City predicts budget shortfall amid rise in property tax income
BY ANDREW MARDER — At the Feb. 24 Hyattsville City Council meeting, City Administrator Tracey Nicholson presented the Fiscal Year (FY) 2017 city budget, running from July 1, 2016 to June 30, 2017. With revenue forecasted to reach $16.76 million and expenditures forecast at $17.21 million, the city is currently predicting a $448,332 shortfall, according to Treasurer Ron Brooks.
The FY 2017 $17.21 million budget is a 4 percent increase over the FY 2016 budget of $16.55 million. Revenue is forecast to increase 7.5 percent from $15.59 million to $16.76 million.
According to figures provided by Brooks, both real property taxes and personal property taxes are expected to rise in fiscal 2017, up 4.4 percent and 5.9 percent respectively. Real property, which covers taxes on homes and land, make up the bulk of the city’s revenue and are predicted to provide $11.29 million in fiscal 2017.
Much of the increase is due to a recent property value assessment, which showed a 4.6 percent increase in the city’s taxable base, according to the city administrator’s office. The forecast for fiscal 2017 reveals that Hyattsville is expected to have a taxable base of $1.79 billion, up from $1.71 billion in fiscal 2016.
The predicted taxable base comes after the state increased its assessments of real property values in Hyattsville. Every three years, the state updates these assessments, phasing in property value increases over the subsequent three years. FY 2017 will be the first year that property assessments increase in Hyattsville.

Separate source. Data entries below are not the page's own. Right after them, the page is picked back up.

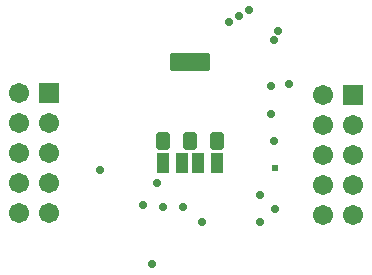
<source format=gbs>
G04*
G04 #@! TF.GenerationSoftware,Altium Limited,Altium Designer,24.5.2 (23)*
G04*
G04 Layer_Color=16711935*
%FSLAX44Y44*%
%MOMM*%
G71*
G04*
G04 #@! TF.SameCoordinates,334194BA-0611-49C7-9BF9-9A22E77FB9F2*
G04*
G04*
G04 #@! TF.FilePolarity,Negative*
G04*
G01*
G75*
%ADD19C,1.7112*%
%ADD20R,1.7112X1.7112*%
%ADD21C,0.7032*%
%ADD22C,0.6032*%
%ADD23C,1.2032*%
%ADD35R,1.1176X1.6510*%
G04:AMPARAMS|DCode=36|XSize=3.4432mm|YSize=1.5132mm|CornerRadius=0.1999mm|HoleSize=0mm|Usage=FLASHONLY|Rotation=180.000|XOffset=0mm|YOffset=0mm|HoleType=Round|Shape=RoundedRectangle|*
%AMROUNDEDRECTD36*
21,1,3.4432,1.1135,0,0,180.0*
21,1,3.0435,1.5132,0,0,180.0*
1,1,0.3997,-1.5218,0.5568*
1,1,0.3997,1.5218,0.5568*
1,1,0.3997,1.5218,-0.5568*
1,1,0.3997,-1.5218,-0.5568*
%
%ADD36ROUNDEDRECTD36*%
G04:AMPARAMS|DCode=37|XSize=1.1332mm|YSize=1.5132mm|CornerRadius=0.1714mm|HoleSize=0mm|Usage=FLASHONLY|Rotation=180.000|XOffset=0mm|YOffset=0mm|HoleType=Round|Shape=RoundedRectangle|*
%AMROUNDEDRECTD37*
21,1,1.1332,1.1705,0,0,180.0*
21,1,0.7905,1.5132,0,0,180.0*
1,1,0.3427,-0.3953,0.5853*
1,1,0.3427,0.3953,0.5853*
1,1,0.3427,0.3953,-0.5853*
1,1,0.3427,-0.3953,-0.5853*
%
%ADD37ROUNDEDRECTD37*%
D19*
X1107440Y497840D02*
D03*
X1132840D02*
D03*
X1107440Y523240D02*
D03*
X1132840D02*
D03*
X1107440Y548640D02*
D03*
X1132840D02*
D03*
X1107440Y574040D02*
D03*
X1132840D02*
D03*
X1107440Y599440D02*
D03*
X849630Y499110D02*
D03*
X875030D02*
D03*
X849630Y524510D02*
D03*
X875030D02*
D03*
X849630Y549910D02*
D03*
X875030D02*
D03*
X849630Y575310D02*
D03*
X875030D02*
D03*
X849630Y600710D02*
D03*
D20*
X1132840Y599440D02*
D03*
X875030Y600710D02*
D03*
D21*
X1069340Y653796D02*
D03*
X1065276Y645668D02*
D03*
X1044448Y670814D02*
D03*
X966206Y524380D02*
D03*
X954532Y506476D02*
D03*
X988659Y504190D02*
D03*
X971550Y504444D02*
D03*
X1004202Y492026D02*
D03*
X1053524Y491490D02*
D03*
X1053816Y514338D02*
D03*
X1065621Y560218D02*
D03*
X1035812Y665734D02*
D03*
X1027684Y661162D02*
D03*
X918210Y535686D02*
D03*
X1062990Y607060D02*
D03*
Y582930D02*
D03*
X1066800Y502823D02*
D03*
X1078230Y608330D02*
D03*
X962660Y455930D02*
D03*
D22*
X1066337Y537546D02*
D03*
D23*
X991362Y627888D02*
D03*
D35*
X1001014Y541782D02*
D03*
X1017270D02*
D03*
X971296D02*
D03*
X987552D02*
D03*
D36*
X994410Y627380D02*
D03*
D37*
X971510Y560480D02*
D03*
X994410D02*
D03*
X1017310D02*
D03*
M02*

</source>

While property assessments have risen, the city plans to maintain its 0.63 percent real property tax rate, according to the city’s presentation. That means overall tax revenues will increase, which requires a public hearing, according to the Maryland Department of Assessments and Taxation. That hearing is currently scheduled for April 27, according to the city.

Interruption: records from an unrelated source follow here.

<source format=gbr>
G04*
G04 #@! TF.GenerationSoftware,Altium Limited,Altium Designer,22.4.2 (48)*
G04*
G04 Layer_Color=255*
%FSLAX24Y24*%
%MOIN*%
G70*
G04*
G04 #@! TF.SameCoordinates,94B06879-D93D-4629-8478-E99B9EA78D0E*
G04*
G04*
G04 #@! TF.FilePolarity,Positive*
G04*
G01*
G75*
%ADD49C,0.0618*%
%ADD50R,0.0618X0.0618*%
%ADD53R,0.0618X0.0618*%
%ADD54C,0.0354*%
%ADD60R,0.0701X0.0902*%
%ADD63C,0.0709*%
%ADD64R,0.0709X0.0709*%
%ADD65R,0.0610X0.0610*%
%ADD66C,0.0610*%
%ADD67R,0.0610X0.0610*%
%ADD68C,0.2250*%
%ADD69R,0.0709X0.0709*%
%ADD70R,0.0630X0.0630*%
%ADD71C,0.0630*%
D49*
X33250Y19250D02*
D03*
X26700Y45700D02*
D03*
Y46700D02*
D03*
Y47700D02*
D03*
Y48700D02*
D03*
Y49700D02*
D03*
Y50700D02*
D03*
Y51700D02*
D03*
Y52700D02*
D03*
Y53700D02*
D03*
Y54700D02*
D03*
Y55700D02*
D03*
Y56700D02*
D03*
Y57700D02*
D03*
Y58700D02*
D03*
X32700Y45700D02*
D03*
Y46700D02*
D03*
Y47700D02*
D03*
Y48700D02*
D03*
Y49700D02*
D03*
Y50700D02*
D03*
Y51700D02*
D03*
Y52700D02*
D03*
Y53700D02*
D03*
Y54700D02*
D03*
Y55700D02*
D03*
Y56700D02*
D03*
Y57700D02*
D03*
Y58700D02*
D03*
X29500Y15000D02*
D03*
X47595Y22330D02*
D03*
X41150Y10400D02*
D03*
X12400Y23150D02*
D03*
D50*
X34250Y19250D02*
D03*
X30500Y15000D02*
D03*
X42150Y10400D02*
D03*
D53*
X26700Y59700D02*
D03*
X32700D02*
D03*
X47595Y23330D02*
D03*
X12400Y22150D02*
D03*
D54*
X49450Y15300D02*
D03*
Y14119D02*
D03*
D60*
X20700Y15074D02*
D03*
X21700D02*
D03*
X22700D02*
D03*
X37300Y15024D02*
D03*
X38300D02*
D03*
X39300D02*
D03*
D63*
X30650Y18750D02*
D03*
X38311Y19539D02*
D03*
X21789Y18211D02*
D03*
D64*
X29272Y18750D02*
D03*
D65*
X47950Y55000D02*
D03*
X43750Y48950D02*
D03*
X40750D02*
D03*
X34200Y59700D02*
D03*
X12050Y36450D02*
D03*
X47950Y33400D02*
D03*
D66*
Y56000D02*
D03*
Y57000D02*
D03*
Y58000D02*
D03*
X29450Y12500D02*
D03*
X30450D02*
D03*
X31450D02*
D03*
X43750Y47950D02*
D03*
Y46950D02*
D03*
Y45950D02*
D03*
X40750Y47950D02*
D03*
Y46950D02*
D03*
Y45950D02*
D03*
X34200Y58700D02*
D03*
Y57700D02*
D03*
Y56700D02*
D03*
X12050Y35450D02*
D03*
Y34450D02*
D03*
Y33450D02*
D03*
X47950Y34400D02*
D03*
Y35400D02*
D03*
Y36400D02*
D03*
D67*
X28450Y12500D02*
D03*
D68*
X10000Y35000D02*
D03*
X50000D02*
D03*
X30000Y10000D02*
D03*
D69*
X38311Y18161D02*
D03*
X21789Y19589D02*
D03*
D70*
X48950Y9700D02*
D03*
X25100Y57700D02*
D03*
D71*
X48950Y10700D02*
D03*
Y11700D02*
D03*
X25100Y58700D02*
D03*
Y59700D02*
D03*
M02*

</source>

Turning to expenditures, the city is proposing major increases across a number of departments, coming to a net increase of $656,975 over FY 2016.
City staff are poised to receive a 1.5 percent cost-of-living salary increase, according to Nicholson. Overall, general government expenditures are forecasted to rise 13.3 percent over fiscal 2016 – an increase of $310,664.

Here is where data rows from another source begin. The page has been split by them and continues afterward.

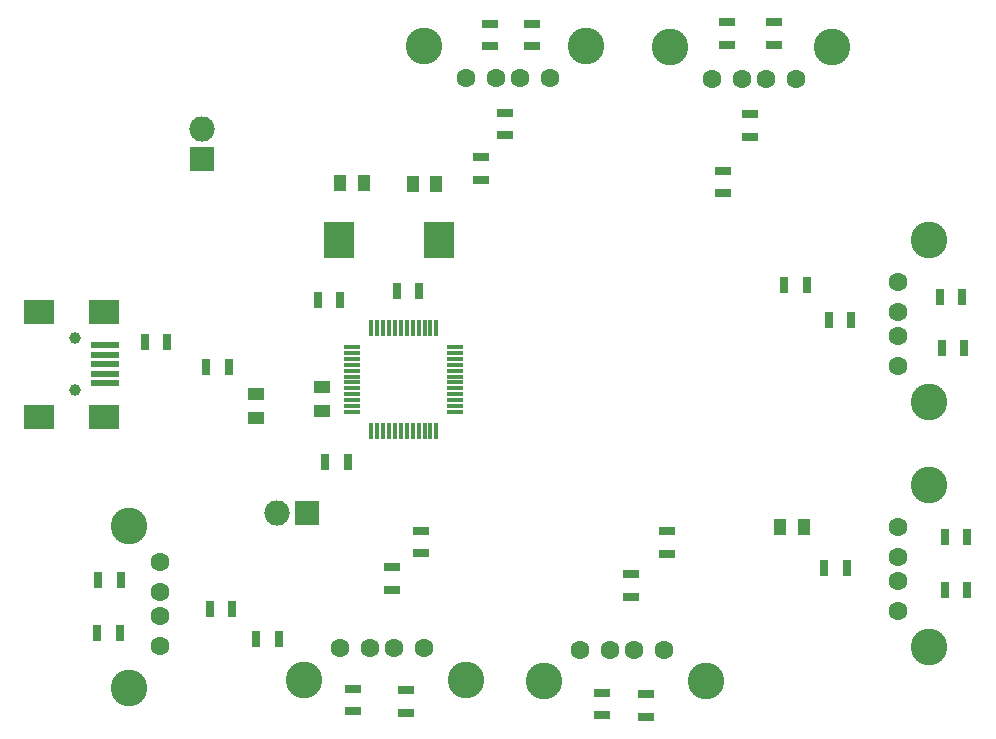
<source format=gts>
G04 #@! TF.FileFunction,Soldermask,Top*
%FSLAX46Y46*%
G04 Gerber Fmt 4.6, Leading zero omitted, Abs format (unit mm)*
G04 Created by KiCad (PCBNEW 4.0.4-stable) date 12/14/16 14:43:15*
%MOMM*%
%LPD*%
G01*
G04 APERTURE LIST*
%ADD10C,0.020000*%
%ADD11C,1.602740*%
%ADD12C,3.101340*%
%ADD13R,1.401600X0.801600*%
%ADD14R,0.801600X1.401600*%
%ADD15R,1.101600X1.351600*%
%ADD16R,1.351600X1.101600*%
%ADD17R,2.133600X2.133600*%
%ADD18O,2.133600X2.133600*%
%ADD19R,1.401600X0.351600*%
%ADD20R,0.351600X1.401600*%
%ADD21R,2.601600X3.101600*%
%ADD22R,2.402840X0.601980*%
%ADD23R,2.600960X2.100580*%
%ADD24C,1.000760*%
G04 APERTURE END LIST*
D10*
D11*
X126301500Y-118681500D03*
X126301500Y-121221500D03*
X126301500Y-123253500D03*
X126301500Y-125793500D03*
D12*
X123634500Y-115633500D03*
X123634500Y-129349500D03*
D13*
X166179500Y-121600000D03*
X166179500Y-119700000D03*
X169227500Y-117980500D03*
X169227500Y-116080500D03*
D14*
X184780000Y-98171000D03*
X182880000Y-98171000D03*
X181036000Y-95250000D03*
X179136000Y-95250000D03*
D13*
X155511500Y-80647500D03*
X155511500Y-82547500D03*
X153479500Y-84394000D03*
X153479500Y-86294000D03*
D14*
X130495000Y-122618500D03*
X132395000Y-122618500D03*
X134432000Y-125158500D03*
X136332000Y-125158500D03*
D13*
X176212500Y-80774500D03*
X176212500Y-82674500D03*
X173926500Y-85537000D03*
X173926500Y-87437000D03*
X145923000Y-121028500D03*
X145923000Y-119128500D03*
X148399500Y-117919500D03*
X148399500Y-116019500D03*
D14*
X184401500Y-119189500D03*
X182501500Y-119189500D03*
D15*
X180768500Y-115697000D03*
X178768500Y-115697000D03*
D16*
X139954000Y-105838500D03*
X139954000Y-103838500D03*
D15*
X141494000Y-86614000D03*
X143494000Y-86614000D03*
X149653500Y-86677500D03*
X147653500Y-86677500D03*
D16*
X134429500Y-104473500D03*
X134429500Y-106473500D03*
D17*
X138747500Y-114554000D03*
D18*
X136207500Y-114554000D03*
D11*
X161798000Y-126111000D03*
X164338000Y-126111000D03*
X166370000Y-126111000D03*
X168910000Y-126111000D03*
D12*
X158750000Y-128778000D03*
X172466000Y-128778000D03*
D11*
X188722000Y-102108000D03*
X188722000Y-99568000D03*
X188722000Y-97536000D03*
X188722000Y-94996000D03*
D12*
X191389000Y-105156000D03*
X191389000Y-91440000D03*
D11*
X159322360Y-77662620D03*
X156782360Y-77662620D03*
X154750360Y-77662620D03*
X152210360Y-77662620D03*
D12*
X162370360Y-74995620D03*
X148654360Y-74995620D03*
D11*
X180135967Y-77736021D03*
X177595967Y-77736021D03*
X175563967Y-77736021D03*
X173023967Y-77736021D03*
D12*
X183183967Y-75069021D03*
X169467967Y-75069021D03*
D11*
X141478000Y-125984000D03*
X144018000Y-125984000D03*
X146050000Y-125984000D03*
X148590000Y-125984000D03*
D12*
X138430000Y-128651000D03*
X152146000Y-128651000D03*
D11*
X188722000Y-122809000D03*
X188722000Y-120269000D03*
X188722000Y-118237000D03*
X188722000Y-115697000D03*
D12*
X191389000Y-125857000D03*
X191389000Y-112141000D03*
D13*
X167449500Y-129860000D03*
X167449500Y-131760000D03*
X163703000Y-129733000D03*
X163703000Y-131633000D03*
D14*
X192280500Y-96266000D03*
X194180500Y-96266000D03*
X192471000Y-100520500D03*
X194371000Y-100520500D03*
D13*
X154178000Y-74991000D03*
X154178000Y-73091000D03*
D14*
X146306500Y-95694500D03*
X148206500Y-95694500D03*
D13*
X157734000Y-74991000D03*
X157734000Y-73091000D03*
D14*
X122870000Y-124650500D03*
X120970000Y-124650500D03*
X122933500Y-120205500D03*
X121033500Y-120205500D03*
D13*
X174293967Y-74876021D03*
X174293967Y-72976021D03*
X178230967Y-74876021D03*
X178230967Y-72976021D03*
X147129500Y-129542500D03*
X147129500Y-131442500D03*
X142621000Y-129415500D03*
X142621000Y-131315500D03*
D14*
X192725000Y-116586000D03*
X194625000Y-116586000D03*
X192725000Y-121031000D03*
X194625000Y-121031000D03*
X126870500Y-100012500D03*
X124970500Y-100012500D03*
X132077500Y-102171500D03*
X130177500Y-102171500D03*
X141539000Y-96456500D03*
X139639000Y-96456500D03*
D19*
X142558520Y-100460360D03*
X142558520Y-100960360D03*
X142558520Y-101460360D03*
X142558520Y-101960360D03*
X142558520Y-102460360D03*
X142558520Y-102960360D03*
X142558520Y-103460360D03*
X142558520Y-103960360D03*
X142558520Y-104460360D03*
X142558520Y-104960360D03*
X142558520Y-105460360D03*
X142558520Y-105960360D03*
D20*
X144158520Y-107560360D03*
X144658520Y-107560360D03*
X145158520Y-107560360D03*
X145658520Y-107560360D03*
X146158520Y-107560360D03*
X146658520Y-107560360D03*
X147158520Y-107560360D03*
X147658520Y-107560360D03*
X148158520Y-107560360D03*
X148658520Y-107560360D03*
X149158520Y-107560360D03*
X149658520Y-107560360D03*
D19*
X151258520Y-105960360D03*
X151258520Y-105460360D03*
X151258520Y-104960360D03*
X151258520Y-104460360D03*
X151258520Y-103960360D03*
X151258520Y-103460360D03*
X151258520Y-102960360D03*
X151258520Y-102460360D03*
X151258520Y-101960360D03*
X151258520Y-101460360D03*
X151258520Y-100960360D03*
X151258520Y-100460360D03*
D20*
X149658520Y-98860360D03*
X149158520Y-98860360D03*
X148658520Y-98860360D03*
X148158520Y-98860360D03*
X147658520Y-98860360D03*
X147158520Y-98860360D03*
X146658520Y-98860360D03*
X146158520Y-98860360D03*
X145658520Y-98860360D03*
X145158520Y-98860360D03*
X144658520Y-98860360D03*
X144158520Y-98860360D03*
D21*
X149919000Y-91440000D03*
X141419000Y-91440000D03*
D17*
X129826102Y-84579358D03*
D18*
X129826102Y-82039358D03*
D14*
X140274000Y-110172500D03*
X142174000Y-110172500D03*
D22*
X121622820Y-100317300D03*
X121622820Y-101117400D03*
X121622820Y-101917500D03*
X121622820Y-102717600D03*
X121622820Y-103517700D03*
D23*
X121523760Y-97467420D03*
X116024660Y-97467420D03*
X121523760Y-106367580D03*
X116024660Y-106367580D03*
D24*
X119024400Y-99717860D03*
X119024400Y-104117140D03*
M02*

</source>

One of the largest single increases comes from the proposed addition of a police captain, increasing the “police command” line item by $249,536.
Departments forecasting a fall in expenses include street operations, building and grounds maintenance, vehicle maintenance, and information technology.
From the council, major budget initiatives included $250,000 for “a traffic study aimed at improving safety and mitigating traffic volumes on neighborhood streets east of Queens Chapel Road (MD 500), west of Route 1, and south of East-West Highway,” $10,000 for a snow removal program for seniors, $60,000 for sidewalk improvements in Ward 4, and $500,000 for city-wide lighting improvements, according to city documents.
The overall budget deficit will tap into the city’s reserve fund, which Brooks said was currently estimated at $9.31 million. Council members expressed some surprise at the size of the fund. Councilmember Patrick Paschall said, “[The] fund balance is substantially higher than any number we have seen in every budget that I’ve seen at this council.”
Brooks said that the newest figure had been updated after recent audits. He also said that the city had done a good job of keeping expenses down, allowing it to put more money aside than previously believed. Brooks said he expected the actual value of the fund to be slightly higher once all the audits were certified.
The council will begin in-depth discussion of the budget at its March 16 meeting, when it will discuss the proposed budgets for administration, legislative, finance, human resources , information technology, and elections. It will continue to discuss the proposed budget through the end of April, finalizing the budget at the May 25 meeting.